The biggest issue in the campaign against Sen. Susan Collins may be her vote to confirm Brett Kavanaugh to the U.S. Supreme Court.
An increasingly conservative Supreme Court could reverse the Roe v. Wade abortion decision. Opponents of the Kavanaugh appointment believe he would vote to overturn Roe, ending federal protection of a woman’s right to choose.
Recently, the Bangor Daily News reprinted an earlier report about Collins’ decision not to oppose Kavanaugh’s confirmation. This second look reveals the importance of the issue in this year’s Senate campaign.
“After Senator Collins cast the deciding vote to confirm Supreme Court Justice Kavanaugh, her vote has remained fixed in Vacationland’s collective consciousness,” the Christian Science Monitor has reported.
NARAL, the leading pro-choice group, focused on “the definitive nature” of Collins’ “deciding vote on Kavanaugh’s confirmation.”

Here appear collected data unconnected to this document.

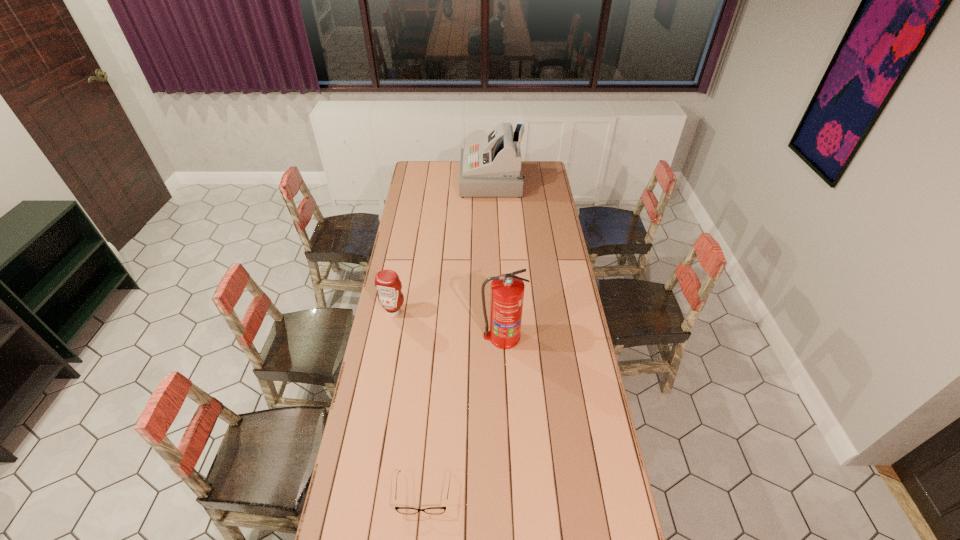
The height and width of the screenshot is (540, 960). Find the location of `cash register`. cash register is located at coordinates (492, 167).

At what (x,y) coordinates should I click in order to perform the action: click on the second nearest object. Please return your answer as a coordinate pair (x, y). The width and height of the screenshot is (960, 540). Looking at the image, I should click on (507, 290).

The image size is (960, 540). In order to click on the second shortest object in this screenshot , I will do `click(387, 282)`.

At what (x,y) coordinates should I click in order to perform the action: click on the third nearest object. Please return your answer as a coordinate pair (x, y). This screenshot has height=540, width=960. Looking at the image, I should click on (387, 282).

This screenshot has width=960, height=540. In order to click on spectacles in this screenshot , I will do `click(403, 510)`.

I want to click on the nearest object, so click(x=403, y=510).

Find the location of a particular element. The height and width of the screenshot is (540, 960). vacant space situated on the keypad side of the farthest object is located at coordinates (438, 180).

At what (x,y) coordinates should I click in order to perform the action: click on vacant region located 0.100m on the keypad side of the farthest object. Please return your answer as a coordinate pair (x, y). Looking at the image, I should click on (x=444, y=180).

The width and height of the screenshot is (960, 540). I want to click on vacant space located 0.070m on the keypad side of the farthest object, so click(x=449, y=180).

Identify the location of free location located 0.120m on the instruction side of the second nearest object. The width and height of the screenshot is (960, 540). (504, 374).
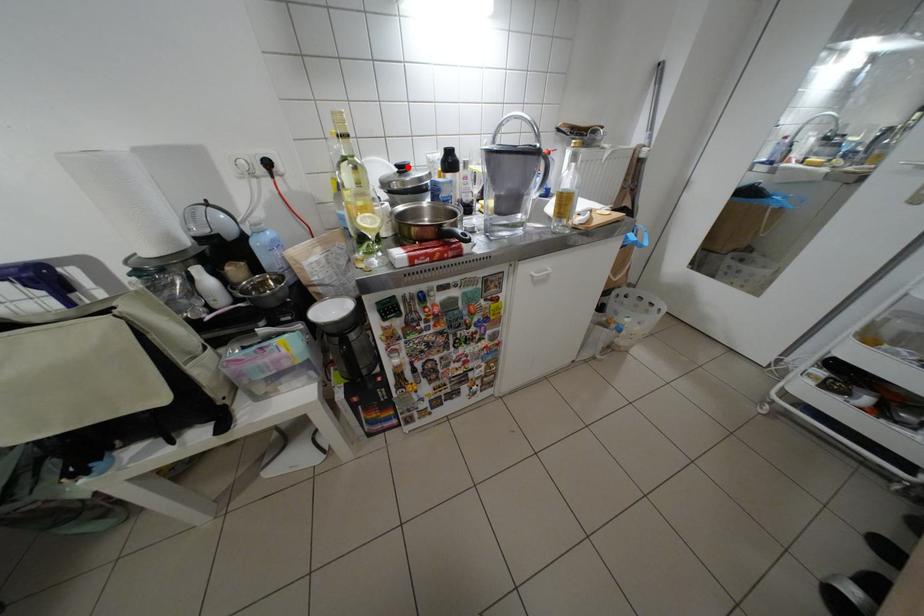
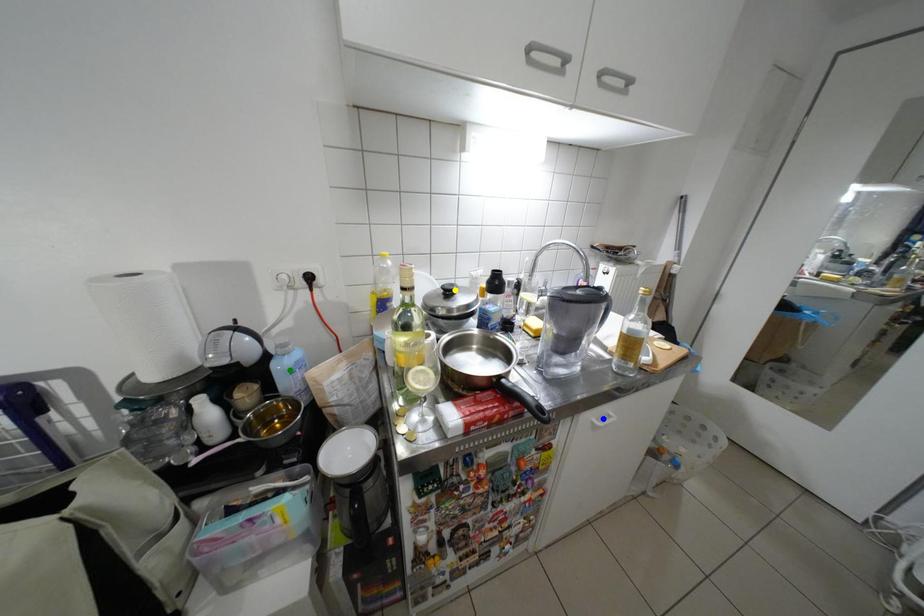
Question: I am providing you with two images of the same scene from different viewpoints. A red point is marked on the first image. You are given multiple points on the second image. Can you choose the point in image 2 that corresponds to the point in image 1?

Choices:
 (A) green point
 (B) blue point
 (C) yellow point

Answer: (C)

Collins might have reasonably opposed the nominee as unsuitable for a seat on the Court, based on his undisciplined outburst at his confirmation hearing, but she approved him. She said she was reassured by his recognition that Roe v. Wade was “settled” law.
Pro-choice voters are gravely disappointed by Collins, who had a generally favorable record on abortion-related issues, for seeming to abandon her past views to support President Trump’s conservative nominee.

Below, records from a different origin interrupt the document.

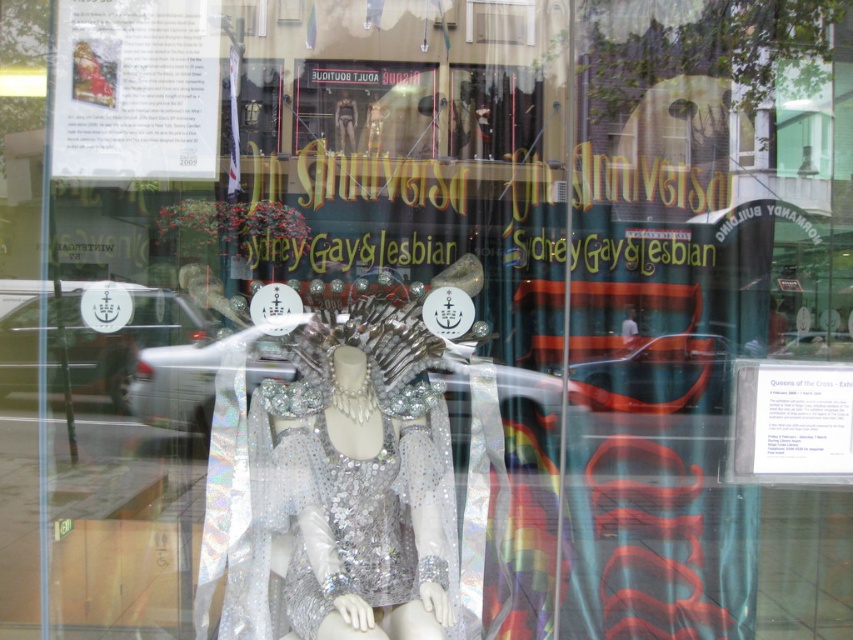
Question: Can you confirm if holographic sequined dress at center is thinner than sparkly silver dress at center?

Choices:
 (A) no
 (B) yes

Answer: (A)

Question: Does holographic sequined dress at center appear over sparkly silver dress at center?

Choices:
 (A) no
 (B) yes

Answer: (B)

Question: Can you confirm if holographic sequined dress at center is thinner than sparkly silver dress at center?

Choices:
 (A) no
 (B) yes

Answer: (A)

Question: Which point is closer to the camera?

Choices:
 (A) pos(392,504)
 (B) pos(341,561)

Answer: (B)

Question: Which point is closer to the camera?

Choices:
 (A) holographic sequined dress at center
 (B) sparkly silver dress at center

Answer: (B)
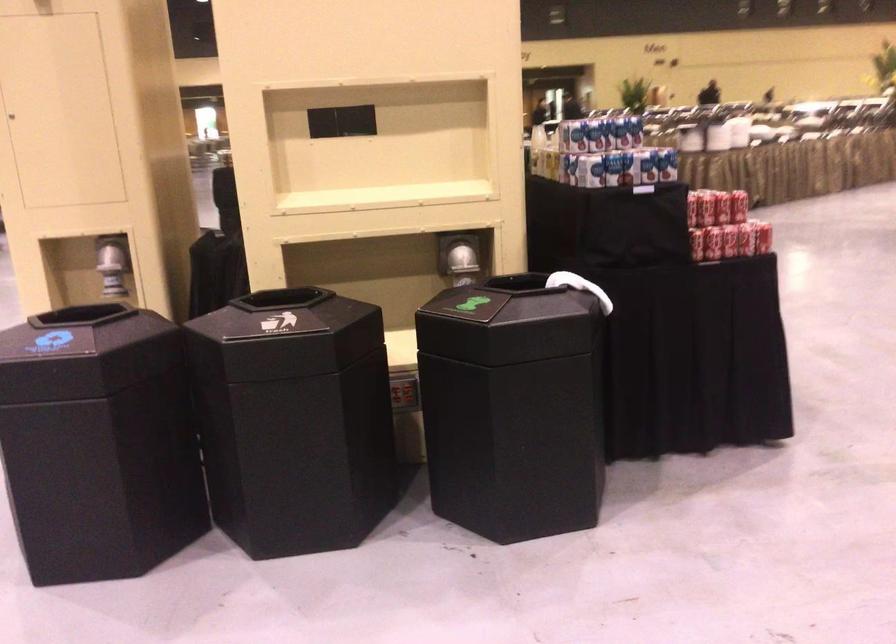
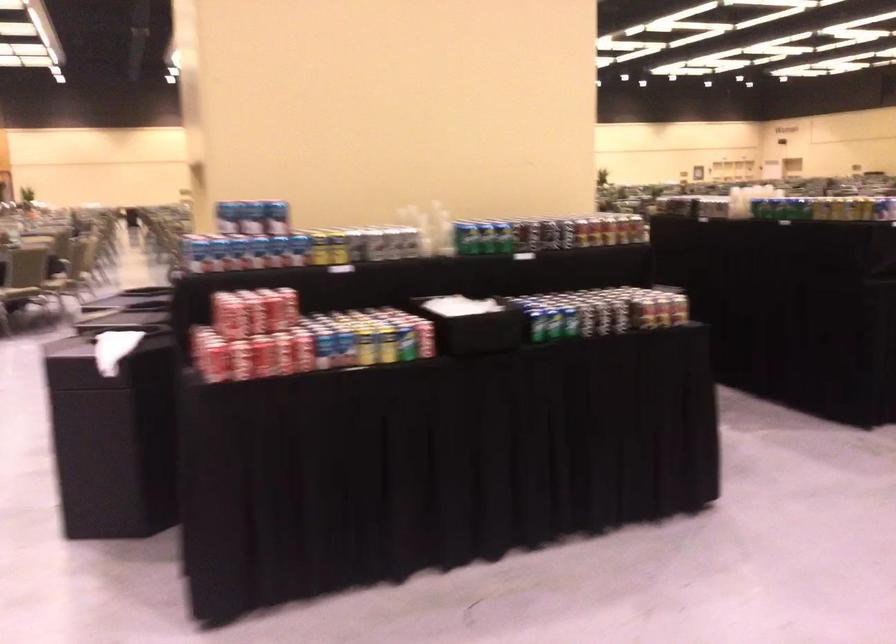
In the second image, find the point that corresponds to point (639, 134) in the first image.

(277, 218)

But her opponents are not correct when they say Collins cast the deciding or decisive vote to confirm Kavanaugh. That may have been the chosen role of another senator. Here’s the story.
Of the 100 senators, there were 51 Republicans, 47 Democrats and two independents who vote with the Democrats. One of the independents is Maine’s Angus King.

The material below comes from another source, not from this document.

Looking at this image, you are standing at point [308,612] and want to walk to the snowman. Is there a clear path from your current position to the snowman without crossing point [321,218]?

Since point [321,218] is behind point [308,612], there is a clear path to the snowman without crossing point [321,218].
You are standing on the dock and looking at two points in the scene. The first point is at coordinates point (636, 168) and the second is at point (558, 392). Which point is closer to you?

Before Collins announced her position, 97 senators had announced their choice. The count was 49-48 in favor of confirmation.
GOP Sen. Lisa Murkowski of Alaska, having just decided, then announced she would vote against the nomination. At that point, the vote was 49-49 on the nomination.
Only Collins and Democratic Sen. Joe Manchin of West Virginia had not yet announced their votes.
After a lengthy explanation, Collins revealed she would vote to confirm. The vote stood at 50-49 in favor.
Minutes later, Manchin announced he, too, would vote for Kavanaugh, effectively canceling the effects of Murkowski’s move. Kavanaugh was confirmed.
(In effect, the vote was 51-49 for confirmation. In fact, the final vote was 50-48. Murkowski withheld her vote as a courtesy to a fellow Republican favoring confirmation, who was unable to be present.)
If Collins had opposed Kavanaugh, the vote would have stood at 49-50 against. If Manchin had then joined her, the matter would have been settled at 49-51, and Manchin would have blocked Kavanaugh.
If Manchin had voted to confirm with Collins opposed, the vote would have been 50-50. Under the Constitution, Vice President Mike Pence would have broken the tie to confirm Kavanaugh.
To believe that Collins would cast the deciding vote, you have to believe that Manchin would follow her lead. He didn’t. Even if Collins knew how he intended to vote, she could not have blocked confirmation; especially when he chose to vote last.
Manchin was facing a tough re-election in what has become one of the most Republican states. He was one of only three Democrats who had voted for Neil Gorsuch, Trump’s earlier Supreme Court nominee and equally a concern on abortion, as had Collins.
If he had voted with the Democrats against Kavanaugh, he would have also assured the confirmation, by leaving it to Pence. The GOP would get its judge, but he would not have cast the decisive vote. His vote for confirmation produced the same result but got him more attention back home.
If there was a senator who cast the deciding vote on Kavanaugh, it was Joe Manchin.
Here’s an historic parallel. In the 1868 Senate trial of President Andrew Johnson, the Republicans failed to convict him by a single vote. Seven Republicans voted to acquit. Any one of them might have been decisive, but the only one who history counts as decisive is the one who voted last.
Democrat Manchin’s tactic paid off, and he was narrowly re-elected in his overwhelmingly GOP state. Collins remains vulnerable in Maine for her vote.
On March 4, the Supreme Court will hear a case about a Louisiana law that would effectively outlaw abortions in that state. If Kavanaugh hints at an anti-abortion position at that hearing or in the Court decision, expected by the end of June, he could damage Collins’ credibility.
If the Court dodges the issue on technical grounds, it might seem to be avoiding it in an election year. If it firmly rejects the Louisiana law with Kavanaugh’s vote, Collins could get a boost.
Although Collins did not, in fact, cast the decisive vote on Kavanaugh, he could cast a decisive vote affecting her.